Since the early 2000s, airport experience (AE) has emerged as a new concept for airport management to help them improve passenger satisfaction. A positive airport experience has increasingly been considered, particularly by international hub airports, to be a key factor in enhancing both airline revenues and passenger revenues. Positive airport experience can also help to draw local residents and airlines to an airport when alternative choices of airports exist. Moreover, the concept of airport experience has ramifications for the tourism industry.
Industry research shows that “a happy passenger spends more”, so the focus of airport management is to enhance overall customer experience. Modern airports not only provide infrastructure for the airlines, but also provide other facilities of interest for air travellers. As such, the airport has become a multipurpose site where passengers can be exposed to a wide range of activities, which significantly contribute to the airport’s non-aeronautical revenue (for instance through its catering, retailing, leisure and even its car parking facilities).
The traditional approach of passenger segmentation has been based on the purpose of the travel, which has not provided enough in-depth understanding about air travellers. This has led to research studies on passenger segmentation recommending alternative ways of segmenting passengers. Apart from differentiating air travellers on the purpose of their travel, or from the frequency of their travel, other elements such as ‘time sensitivity’ were proposed. The length of time that air travellers have at the airport, and the level of their engagement, can help airport authorities better understand the needs of air travellers and to help them enhance their airport experience.
The study by researchers from Queensland University of Technology categorised the segmentation of passengers according to the element of time and their engagement at the Brisbane airport. They came up with four types of air travellers, as shown below:
- The Airport Enthusiasts are the travellers engaging in the airport environment, and who are not overly time sensitive. They enjoy the airport time and are willing to engage and experience the offerings provided for them. This group represents the highest yield for airports due to the group’s positive attitude and high engagement in the airport experience;
- The Time Fillers are the travellers not engaging in the airport environment and are not sensitive with time. Time fillers consider airports as undesirable places to travel. Due to their low level of engagement, this group provides the lowest yield to the airport;
- The Efficiency Lovers are the travellers not engaging in airport activities, who have time pressures. This group of air travellers feels very sensitive and has low tolerance for inefficiency such as long The airport experience is mainly viewed relating to the level of efficiency that the airport provides;
- The Efficient Enthusiasts are the travellers who are willing to engage in the airport environment but who face time pressures. This group desires efficiency, but at the same time shows a willingness to engage in the airport activities.

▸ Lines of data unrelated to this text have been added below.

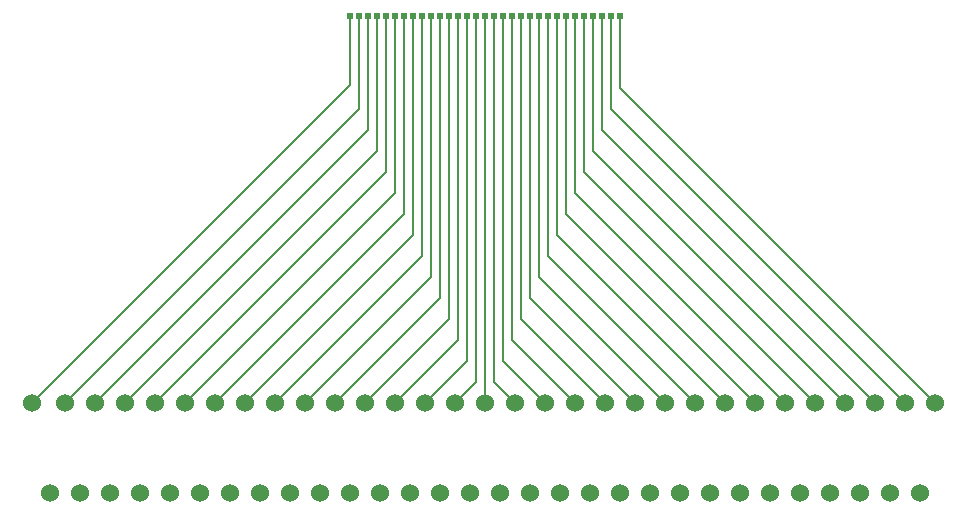
<source format=gbl>
G04 Layer: BottomLayer*
G04 EasyEDA v6.4.25, 2022-01-05T11:28:27--8:00*
G04 5b7509a3f8b64266bac100f98fe07f5d,73dcd3fe52254aa693cf92493c1ebcf7,10*
G04 Gerber Generator version 0.2*
G04 Scale: 100 percent, Rotated: No, Reflected: No *
G04 Dimensions in inches *
G04 leading zeros omitted , absolute positions ,3 integer and 6 decimal *
%FSLAX36Y36*%
%MOIN*%

%ADD11C,0.0080*%
%ADD12C,0.0240*%
%ADD16C,0.0600*%

%LPD*%
D11*
X1990000Y1760001D02*
G01*
X1990000Y470001D01*
X2020000Y1760001D02*
G01*
X2020000Y540001D01*
X2090000Y470001D01*
X2050000Y1760001D02*
G01*
X2050000Y610001D01*
X2190000Y470001D01*
X2080000Y1760001D02*
G01*
X2080000Y680001D01*
X2290000Y470001D01*
X2110000Y1760001D02*
G01*
X2110000Y750001D01*
X2390000Y470001D01*
X2140000Y1760001D02*
G01*
X2140000Y820001D01*
X2490000Y470001D01*
X2170000Y1760001D02*
G01*
X2170000Y890001D01*
X2590000Y470001D01*
X2200000Y1760001D02*
G01*
X2200000Y960001D01*
X2690000Y470001D01*
X2230000Y1760001D02*
G01*
X2230000Y1030001D01*
X2790000Y470001D01*
X2260000Y1760001D02*
G01*
X2260000Y1100001D01*
X2890000Y470001D01*
X2290000Y1760001D02*
G01*
X2290000Y1170001D01*
X2990000Y470001D01*
X2320000Y1760001D02*
G01*
X2320000Y1240001D01*
X3090000Y470001D01*
X2350000Y1760001D02*
G01*
X2350000Y1310001D01*
X3190000Y470001D01*
X2380000Y1760001D02*
G01*
X2380000Y1380001D01*
X3290000Y470001D01*
X2410000Y1760001D02*
G01*
X2410000Y1450001D01*
X3390000Y470001D01*
X2440000Y1760001D02*
G01*
X2440000Y1520001D01*
X3490000Y470001D01*
X1960000Y1760001D02*
G01*
X1960000Y540001D01*
X1890000Y470001D01*
X1930000Y1760001D02*
G01*
X1930000Y610001D01*
X1790000Y470001D01*
X1900000Y1760001D02*
G01*
X1900000Y680001D01*
X1690000Y470001D01*
X1870000Y1760001D02*
G01*
X1870000Y750001D01*
X1590000Y470001D01*
X1840000Y1760001D02*
G01*
X1840000Y820001D01*
X1490000Y470001D01*
X1810000Y1760001D02*
G01*
X1810000Y890001D01*
X1390000Y470001D01*
X1780000Y1760001D02*
G01*
X1780000Y960001D01*
X1290000Y470001D01*
X1750000Y1760001D02*
G01*
X1750000Y1030001D01*
X1190000Y470001D01*
X1720000Y1760001D02*
G01*
X1720000Y1100001D01*
X1090000Y470001D01*
X1690000Y1760001D02*
G01*
X1690000Y1170001D01*
X990000Y470001D01*
X1660000Y1760001D02*
G01*
X1660000Y1240001D01*
X890000Y470001D01*
X1630000Y1760001D02*
G01*
X1630000Y1310001D01*
X790000Y470001D01*
X1600000Y1760001D02*
G01*
X1600000Y1380001D01*
X690000Y470001D01*
X1570000Y1760001D02*
G01*
X1570000Y1450001D01*
X590000Y470001D01*
X1540000Y1760001D02*
G01*
X1540000Y1530001D01*
X480000Y470001D01*
D16*
G01*
X2090000Y470001D03*
G01*
X1990000Y470001D03*
G01*
X2190000Y470001D03*
G01*
X2290000Y470001D03*
G01*
X2390000Y470001D03*
G01*
X2490000Y470001D03*
G01*
X2590000Y470001D03*
G01*
X2690000Y470001D03*
G01*
X2790000Y470001D03*
G01*
X2890000Y470001D03*
G01*
X2990000Y470001D03*
G01*
X3090000Y470001D03*
G01*
X3190000Y470001D03*
G01*
X3290000Y470001D03*
G01*
X3390000Y470001D03*
G01*
X3490000Y470001D03*
G01*
X1890000Y470001D03*
G01*
X1790000Y470001D03*
G01*
X1690000Y470001D03*
G01*
X1590000Y470001D03*
G01*
X1490000Y470001D03*
G01*
X1390000Y470001D03*
G01*
X1290000Y470001D03*
G01*
X1190000Y470001D03*
G01*
X1090000Y470001D03*
G01*
X990000Y470001D03*
G01*
X890000Y470001D03*
G01*
X790000Y470001D03*
G01*
X690000Y470001D03*
G01*
X590000Y470001D03*
G01*
X540000Y170001D03*
G01*
X640000Y170001D03*
G01*
X740000Y170001D03*
G01*
X840000Y170001D03*
G01*
X940000Y170001D03*
G01*
X1040000Y170001D03*
G01*
X1140000Y170001D03*
G01*
X1240000Y170001D03*
G01*
X1340000Y170001D03*
G01*
X1440000Y170001D03*
G01*
X1540000Y170001D03*
G01*
X1640000Y170001D03*
G01*
X1740000Y170001D03*
G01*
X1840000Y170001D03*
G01*
X1940000Y170001D03*
G01*
X2040000Y170001D03*
G01*
X2140000Y170001D03*
G01*
X2240000Y170001D03*
G01*
X2340000Y170001D03*
G01*
X2440000Y170001D03*
G01*
X2540000Y170001D03*
G01*
X2640000Y170001D03*
G01*
X2740000Y170001D03*
G01*
X2840000Y170001D03*
G01*
X2940000Y170001D03*
G01*
X3040000Y170001D03*
G01*
X3140000Y170001D03*
G01*
X3240000Y170001D03*
G01*
X3340000Y170001D03*
G01*
X3440000Y170001D03*
G01*
X480000Y470001D03*
D12*
G01*
X1990000Y1759998D03*
G01*
X2020000Y1759998D03*
G01*
X2050000Y1759998D03*
G01*
X2080000Y1759998D03*
G01*
X2110000Y1759998D03*
G01*
X2140000Y1759998D03*
G01*
X2170000Y1759998D03*
G01*
X2200000Y1759998D03*
G01*
X2230000Y1759998D03*
G01*
X2260000Y1759998D03*
G01*
X2290000Y1759998D03*
G01*
X2320000Y1759998D03*
G01*
X2350000Y1759998D03*
G01*
X2380000Y1759998D03*
G01*
X2410000Y1759998D03*
G01*
X2440000Y1759998D03*
G01*
X1960000Y1759998D03*
G01*
X1930000Y1759998D03*
G01*
X1900000Y1759998D03*
G01*
X1870000Y1759998D03*
G01*
X1840000Y1759998D03*
G01*
X1810000Y1759998D03*
G01*
X1780000Y1759998D03*
G01*
X1750000Y1759998D03*
G01*
X1720000Y1759998D03*
G01*
X1690000Y1759998D03*
G01*
X1660000Y1759998D03*
G01*
X1630000Y1759998D03*
G01*
X1600000Y1759998D03*
G01*
X1570000Y1759998D03*
G01*
X1540000Y1759998D03*
M02*

</source>
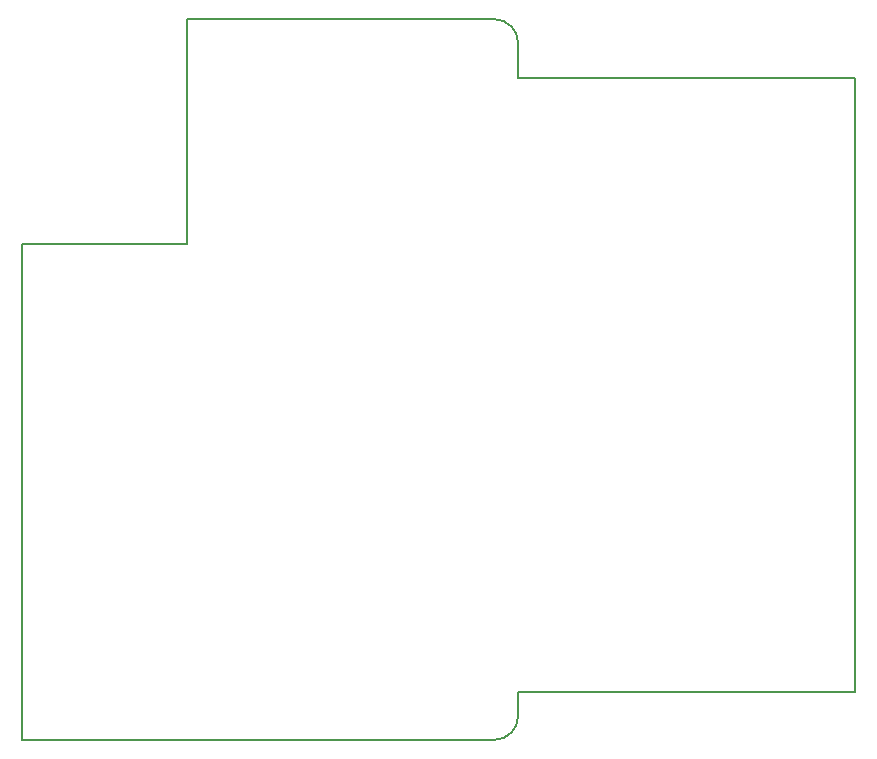
<source format=gko>
G04 Layer_Color=16711935*
%FSLAX44Y44*%
%MOMM*%
G71*
G01*
G75*
%ADD47C,0.2000*%
D47*
X400000Y0D02*
G03*
X420000Y20000I0J20000D01*
G01*
Y590000D02*
G03*
X400000Y610000I-20000J0D01*
G01*
X420000Y20000D02*
Y40000D01*
X705000D01*
X420000Y560000D02*
X705000D01*
X420000D02*
Y590000D01*
X140000Y420000D02*
Y610000D01*
X0Y420000D02*
X140000D01*
X0Y0D02*
Y420000D01*
Y0D02*
X400000D01*
X705000Y40000D02*
Y560000D01*
X140000Y610000D02*
X400000D01*
M02*

</source>
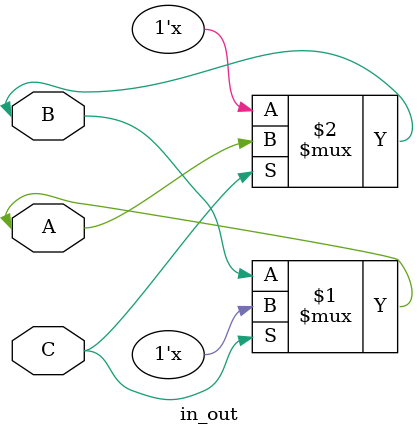
<source format=v>
`timescale 1ns / 1ps
module in_out(
    inout A,
    inout B,
    input C
    );
	assign A = C ? 1'bz : B ;
	assign B = C ? A : 1'bz ;

endmodule

</source>
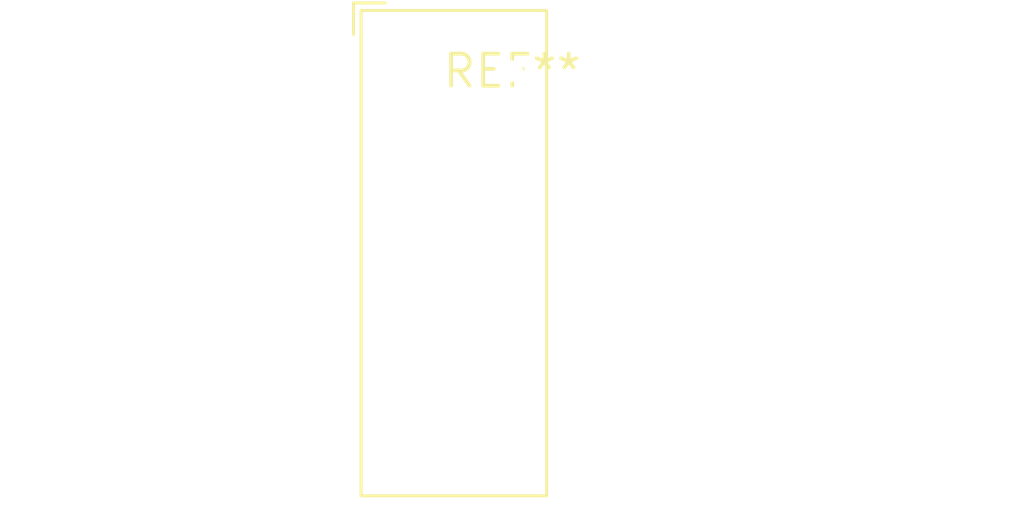
<source format=kicad_pcb>
(kicad_pcb (version 20240108) (generator pcbnew)

  (general
    (thickness 1.6)
  )

  (paper "A4")
  (layers
    (0 "F.Cu" signal)
    (31 "B.Cu" signal)
    (32 "B.Adhes" user "B.Adhesive")
    (33 "F.Adhes" user "F.Adhesive")
    (34 "B.Paste" user)
    (35 "F.Paste" user)
    (36 "B.SilkS" user "B.Silkscreen")
    (37 "F.SilkS" user "F.Silkscreen")
    (38 "B.Mask" user)
    (39 "F.Mask" user)
    (40 "Dwgs.User" user "User.Drawings")
    (41 "Cmts.User" user "User.Comments")
    (42 "Eco1.User" user "User.Eco1")
    (43 "Eco2.User" user "User.Eco2")
    (44 "Edge.Cuts" user)
    (45 "Margin" user)
    (46 "B.CrtYd" user "B.Courtyard")
    (47 "F.CrtYd" user "F.Courtyard")
    (48 "B.Fab" user)
    (49 "F.Fab" user)
    (50 "User.1" user)
    (51 "User.2" user)
    (52 "User.3" user)
    (53 "User.4" user)
    (54 "User.5" user)
    (55 "User.6" user)
    (56 "User.7" user)
    (57 "User.8" user)
    (58 "User.9" user)
  )

  (setup
    (pad_to_mask_clearance 0)
    (pcbplotparams
      (layerselection 0x00010fc_ffffffff)
      (plot_on_all_layers_selection 0x0000000_00000000)
      (disableapertmacros false)
      (usegerberextensions false)
      (usegerberattributes false)
      (usegerberadvancedattributes false)
      (creategerberjobfile false)
      (dashed_line_dash_ratio 12.000000)
      (dashed_line_gap_ratio 3.000000)
      (svgprecision 4)
      (plotframeref false)
      (viasonmask false)
      (mode 1)
      (useauxorigin false)
      (hpglpennumber 1)
      (hpglpenspeed 20)
      (hpglpendiameter 15.000000)
      (dxfpolygonmode false)
      (dxfimperialunits false)
      (dxfusepcbnewfont false)
      (psnegative false)
      (psa4output false)
      (plotreference false)
      (plotvalue false)
      (plotinvisibletext false)
      (sketchpadsonfab false)
      (subtractmaskfromsilk false)
      (outputformat 1)
      (mirror false)
      (drillshape 1)
      (scaleselection 1)
      (outputdirectory "")
    )
  )

  (net 0 "")

  (footprint "Converter_DCDC_XP_POWER-IHxxxxSH_THT" (layer "F.Cu") (at 0 0))

)

</source>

By being able to indicate the time that air travellers have, as well as their willingness for engagement, airport authorities can find a better way to design passenger experiences. For instance, more focus on those passengers in the Efficient Enthusiast group will help airports come up with ways to promote better processes (such as using self-service technology or add more potential service efficient channel) to add more time for passengers to engage in airport activities. A focus on terminal planning and design, especially for new terminals is known to consider ‘time and engaging activities’ factors in mind.
Moreover, the growing number of experienced travellers has also affected their level of expectations on the airport journey. Previous studies have indicated the role of the airport of, not only being the intermodal infrastructure, but also having key implications to a destination. The concept of sense of place is often seen as a concept that airport authorities use in order to promote the identity of a destination by including the cultural experience. Nevertheless, some airports forget that the perception towards a destination also depends on the visitors’ expectations of a place prior to their visit.
Apart from being the first place that air travellers encounter when arriving at a destination, airports are claimed to be ambassadors that give first and last impressions to visitors. Airports are also perceived as the place that visitors look at the projection of the destination slogan, in comparison to the real experience. Destinations that promote the characteristics of being efficient, or being friendly and hospitable will be observed of those characteristics by the airport visitors once they arrive at the particular airport. Airport authorities that fail to do so may undermine visitors expectation of a destination according to what the promotional message of a particular destination projects.
Previous studies highlight the needs for a closer role of airports and the tourism authority of a destination. Since air travellers mentally assess their actual experience at the airport and compare them with the tourism promotional message, passengers regard the airport as an integral part of their overall experience at the destination. Visitors to the country will be disappointed when they see that the airport does not allocate the necessary resources in order to enhance their airport experience which impair their tourism experience of a destination. This has important implications for the airport authority and the tourism authority who need to work more closely in order to instil the destination image amongst travellers.
Harrison, A., Popovic, V., & Kraal, B. (2015). A new model for airport passenger segmentation. Journal of Vacation Marketing, 21(3), 237-250.
Wattanacharoensil, W., Schuckert, M., Graham, A., & Dean, A. (2017). An analysis of the airport experience from an air traveler perspective. Journal of Hospitality and Tourism Management, 32, 124-135.
Huang, W. J., Xiao, H., & Wang, S. (2018). Airports as liminal space. Annals of Tourism Research, 70, 1-13.